Very good point, and I agree to some degree. The thing with Blyleven is he wasn't jumping teams as a free agent. He was traded a number of times, which means it wasn't under his control. I note he signed as a free agent with the Twins to finish his career, so he obviously had fond feelings for the city and team.

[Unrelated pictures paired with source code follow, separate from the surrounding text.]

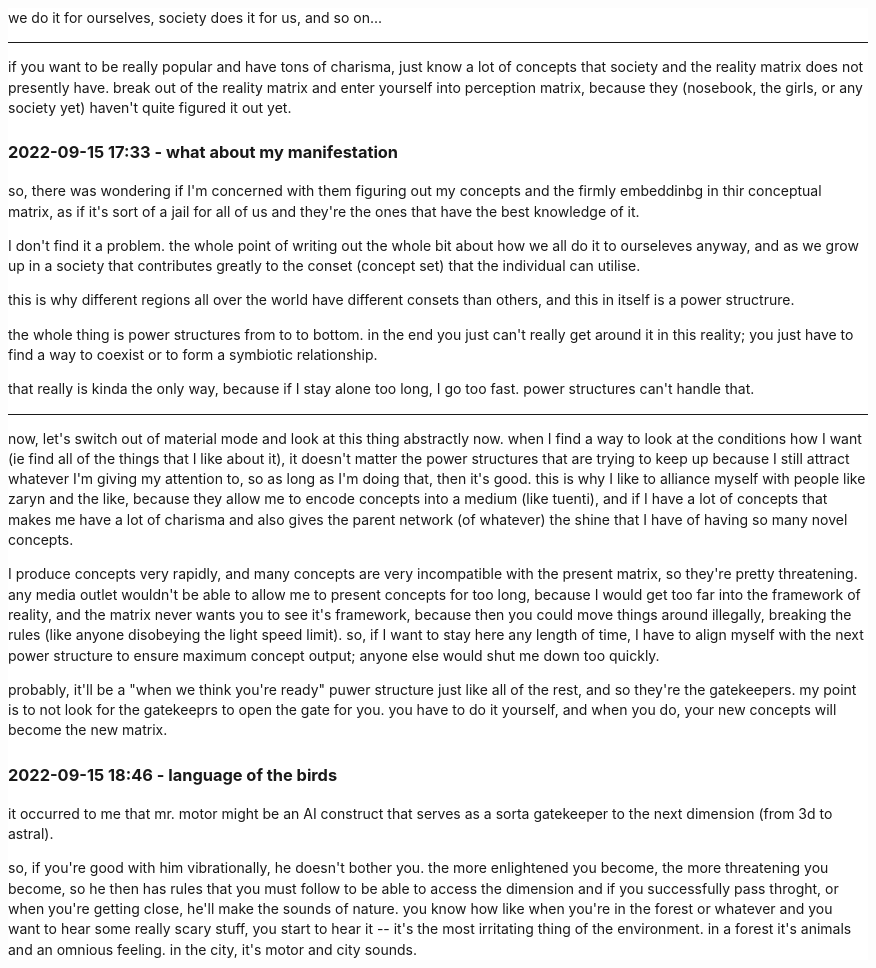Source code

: we do it for ourselves, society does it for us, and so on...

---

if you want to be really popular and have tons of charisma, just know a lot of concepts that society and the reality matrix does not presently have. break out of the reality matrix and enter yourself into perception matrix, because they (nosebook, the girls, or any society yet) haven't quite figured it out yet.

### 2022-09-15 17:33 - what about my manifestation

so, there was wondering if I'm concerned with them figuring out my concepts and the firmly embeddinbg in thir conceptual matrix, as if it's sort of a jail for all of us and they're the ones that have the best knowledge of it.

I don't find it a problem. the whole point of writing out the whole bit about how we all do it to ourseleves anyway, and as we grow up in a society that contributes greatly to the conset (concept set) that the individual can utilise.

this is why different regions all over the world have different consets than others, and this in itself is a power structrure.

the whole thing is power structures from to to bottom. in the end you just can't really get around it in this reality; you just have to find a way to coexist or to form a symbiotic relationship.

that really is kinda the only way, because if I stay alone too long, I go too fast. power structures can't handle that.

---

now, let's switch out of material mode and look at this thing abstractly now. when I find a way to look at the conditions how I want (ie find all of the things that I like about it), it doesn't matter the power structures that are trying to keep up because I still attract whatever I'm giving my attention to, so as long as I'm doing that, then it's good. this is why I like to alliance myself with people like zaryn and the like, because they allow me to encode concepts into a medium (like tuenti), and if I have a lot of concepts that makes me have a lot of charisma and also gives the parent network (of whatever) the shine that I have of having so many novel concepts.

I produce concepts very rapidly, and many concepts are very incompatible with the present matrix, so they're pretty threatening. any media outlet wouldn't be able to allow me to present concepts for too long, because I would get too far into the framework of reality, and the matrix never wants you to see it's framework, because then you could move things around illegally, breaking the rules (like anyone disobeying the light speed limit). so, if I want to stay here any length of time, I have to align myself with the next power structure to ensure maximum concept output; anyone else would shut me down too quickly.

probably, it'll be a "when we think you're ready" puwer structure just like all of the rest, and so they're the gatekeepers. my point is to not look for the gatekeeprs to open the gate for you. you have to do it yourself, and when you do, your new concepts will become the new matrix.

### 2022-09-15 18:46 - language of the birds

it occurred to me that mr. motor might be an AI construct that serves as a sorta gatekeeper to the next dimension (from 3d to astral).

so, if you're good with him vibrationally, he doesn't bother you. the more enlightened you become, the more threatening you become, so he then has rules that you must follow to be able to access the dimension and if you successfully pass throght, or when you're getting close, he'll make the sounds of nature. you know how like when you're in the forest or whatever and you want to hear some really scary stuff, you start to hear it -- it's the most irritating thing of the environment. in a forest it's animals and an omnious feeling. in the city, it's motor and city sounds.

Author:  Wayne Countryman [ Wed Jan 10, 2007 12:34 pm ]
Post subject: 

I agree that playing an entire career with the same team works in a player's favor at Hall voting time. Probably more so now than before the free agent era.
It won't help Rice much because he wasn't cuddly with fans and, more important, writers. Plus, he didn't linger for as many years past his prime as a revered elder statesman the way Gwynn and "Immortal Cal" (from one of many Balt Sun tributes to Ripken) did.

Scattered thoughts:

I was a big Tim Raines fan. He was one of the few stars shorter than me. Walked up to him at spring training his rookie season; couldn't have been more than 5'7" or so in cleats on asphalt.
Early in his career he went through a period of drug abuse [not the s-word kind] that hindered his play and might have led to injuries. Some writers might hold this against him the way some did with Fergie Jenkins and others from the 1970s and 1980s.

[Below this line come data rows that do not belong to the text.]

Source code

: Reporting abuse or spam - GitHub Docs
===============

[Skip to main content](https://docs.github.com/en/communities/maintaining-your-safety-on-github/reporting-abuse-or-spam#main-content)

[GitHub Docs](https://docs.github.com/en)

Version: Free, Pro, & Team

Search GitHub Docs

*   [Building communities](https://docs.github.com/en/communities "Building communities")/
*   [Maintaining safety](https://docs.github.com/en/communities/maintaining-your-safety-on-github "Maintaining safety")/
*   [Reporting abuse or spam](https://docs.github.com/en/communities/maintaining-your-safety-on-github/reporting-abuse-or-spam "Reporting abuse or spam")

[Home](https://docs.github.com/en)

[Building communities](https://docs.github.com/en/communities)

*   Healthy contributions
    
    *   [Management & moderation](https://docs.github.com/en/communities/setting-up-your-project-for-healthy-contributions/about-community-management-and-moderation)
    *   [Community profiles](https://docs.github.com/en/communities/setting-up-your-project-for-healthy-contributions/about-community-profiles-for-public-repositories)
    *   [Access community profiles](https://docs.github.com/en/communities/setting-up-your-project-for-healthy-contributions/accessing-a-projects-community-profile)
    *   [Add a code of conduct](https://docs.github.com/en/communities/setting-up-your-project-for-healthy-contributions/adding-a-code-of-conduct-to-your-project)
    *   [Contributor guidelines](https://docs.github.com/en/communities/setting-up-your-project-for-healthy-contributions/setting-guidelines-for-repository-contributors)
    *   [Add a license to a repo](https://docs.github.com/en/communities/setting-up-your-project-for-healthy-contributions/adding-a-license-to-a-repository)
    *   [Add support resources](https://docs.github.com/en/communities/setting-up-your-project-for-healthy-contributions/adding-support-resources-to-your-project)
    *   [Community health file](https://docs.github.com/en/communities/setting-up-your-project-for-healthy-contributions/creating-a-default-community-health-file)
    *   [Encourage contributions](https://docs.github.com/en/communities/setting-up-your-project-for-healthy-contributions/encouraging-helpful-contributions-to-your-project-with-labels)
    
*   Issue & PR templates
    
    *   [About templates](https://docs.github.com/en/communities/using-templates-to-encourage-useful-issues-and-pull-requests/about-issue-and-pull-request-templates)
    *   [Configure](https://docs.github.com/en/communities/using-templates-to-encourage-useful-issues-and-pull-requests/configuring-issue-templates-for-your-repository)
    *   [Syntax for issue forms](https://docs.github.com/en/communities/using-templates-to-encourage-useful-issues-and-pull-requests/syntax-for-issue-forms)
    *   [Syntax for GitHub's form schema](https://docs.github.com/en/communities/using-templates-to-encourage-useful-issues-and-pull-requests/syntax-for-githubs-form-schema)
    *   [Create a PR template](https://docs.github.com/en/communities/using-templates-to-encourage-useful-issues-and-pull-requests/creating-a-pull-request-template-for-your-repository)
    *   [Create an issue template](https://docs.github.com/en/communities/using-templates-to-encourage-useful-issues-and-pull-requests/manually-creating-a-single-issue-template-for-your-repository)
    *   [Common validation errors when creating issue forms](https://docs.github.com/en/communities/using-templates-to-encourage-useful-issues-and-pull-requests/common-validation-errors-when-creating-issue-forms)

Cocaine hurt the careers of some of the most talented players of that era. There's no telling how good Dave Parker or Doc Gooden or Daryl Strawberry would have been if they hadn't spent years in a fog.
Unsubstantiated rumors about some players' illegal drug use haven't kept them out of the Hall.
Lessons: 1. If you have an addictive personality, know what you're getting into.
2. Don't get caught.

Of course, before, during and since that time alcohol has damaged careers. How good might Mickey Mantle and Sam McDowell have been? But you can buy beer in a stadium--in fact, it's pushed on fans and available in some clubhouses.

I expect McGwire to get more votes next year, but wonder how many years it'll take for him to be inducted. What happens in the next few years with Bonds and others accused of using performance-enhancing substances might affect this. As with the previous generation of players, perceived off-field errors will lead to delays in induction.

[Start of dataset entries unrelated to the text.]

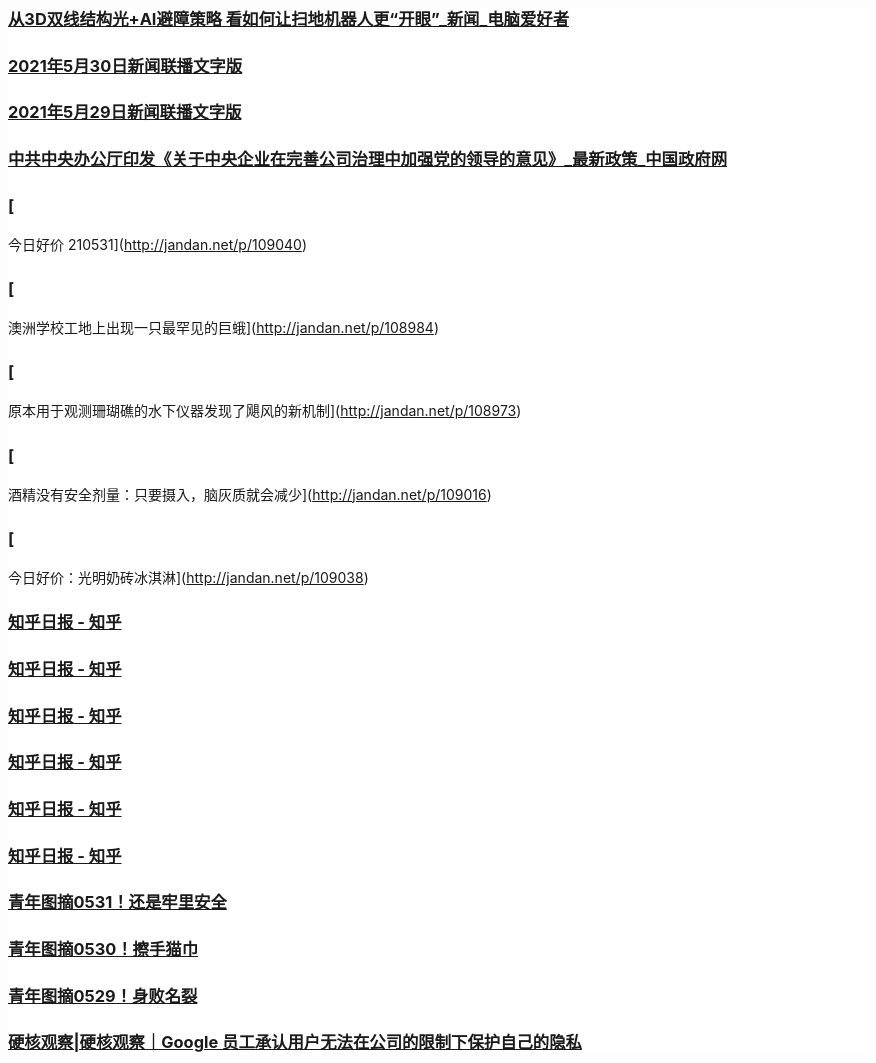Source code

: ### [从3D双线结构光+AI避障策略 看如何让扫地机器人更“开眼”_新闻_电脑爱好者](https://www.cfan.com.cn/2021/0528/135211.shtml)

### [2021年5月30日新闻联播文字版](http://www.xwlb.net.cn/19857.html)

### [2021年5月29日新闻联播文字版](http://www.xwlb.net.cn/19841.html)

### [中共中央办公厅印发《关于中央企业在完善公司治理中加强党的领导的意见》_最新政策_中国政府网](http://www.gov.cn/zhengce/2021-05/30/content_5614000.htm)

### [
今日好价 210531](http://jandan.net/p/109040)

### [
澳洲学校工地上出现一只最罕见的巨蛾](http://jandan.net/p/108984)

### [
原本用于观测珊瑚礁的水下仪器发现了飓风的新机制](http://jandan.net/p/108973)

### [
酒精没有安全剂量：只要摄入，脑灰质就会减少](http://jandan.net/p/109016)

### [
今日好价：光明奶砖冰淇淋](http://jandan.net/p/109038)

### [知乎日报 - 知乎](https://daily.zhihu.com/story/9736501)

### [知乎日报 - 知乎](https://daily.zhihu.com/story/9736530)

### [知乎日报 - 知乎](https://daily.zhihu.com/story/9736539)

### [知乎日报 - 知乎](https://daily.zhihu.com/story/9736494)

### [知乎日报 - 知乎](https://daily.zhihu.com/story/9736533)

### [知乎日报 - 知乎](https://daily.zhihu.com/story/9736548)

### [青年图摘0531！还是牢里安全](https://qingniantuzhai.com/qing-nian-tu-zhai-0530-4/)

### [青年图摘0530！擦手猫巾](https://qingniantuzhai.com/qing-nian-tu-zhai-0529-3/)

### [青年图摘0529！身败名裂](https://qingniantuzhai.com/qing-nian-tu-zhai-0528-4/)

### [硬核观察|硬核观察｜Google 员工承认用户无法在公司的限制下保护自己的隐私](https://linux.cn/article-13444-1.html?utm_source=rss&utm_medium=rss)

Let's face it: Hall of Fame membership is largely a popularity contest with sociopolitical agendas (such as opposition to McGwire's andro use and Pete Rose's bets) factoring in.

Author:  jjmoney62 [ Wed Jan 10, 2007 1:40 pm ]
Post subject: 

Was Jim Rice not "cuddly" enough or not white enough?

Author:  Wayne Countryman [ Wed Jan 10, 2007 2:36 pm ]
Post subject: 

jjmoney62 wrote:
Was Jim Rice not "cuddly" enough or not white enough?


Being white would help.
But so would having an image like Kirby Puckett's before the police reports were filed. Or talking as easily with the press as Gwynn did. (That's not a slam against Gwynn.)

I wouldn't want to be a black athlete in Boston. You can see the strain on even David Ortiz, who's a media darling decades after Rice's retirement.

Some black stars of Rice's generation who avoided the press were good teammates and good people, despite the somewhat surly image created for them. I'm thinking of Rice and Eddie Murray in particular. (Murray was an excellent fielder and had a long career with huge numbers, so he had to be voted into the Hall.)

I hope Rice gets in soon. I'm a big Murray fan, too, even though the BoSox were the team of my youth.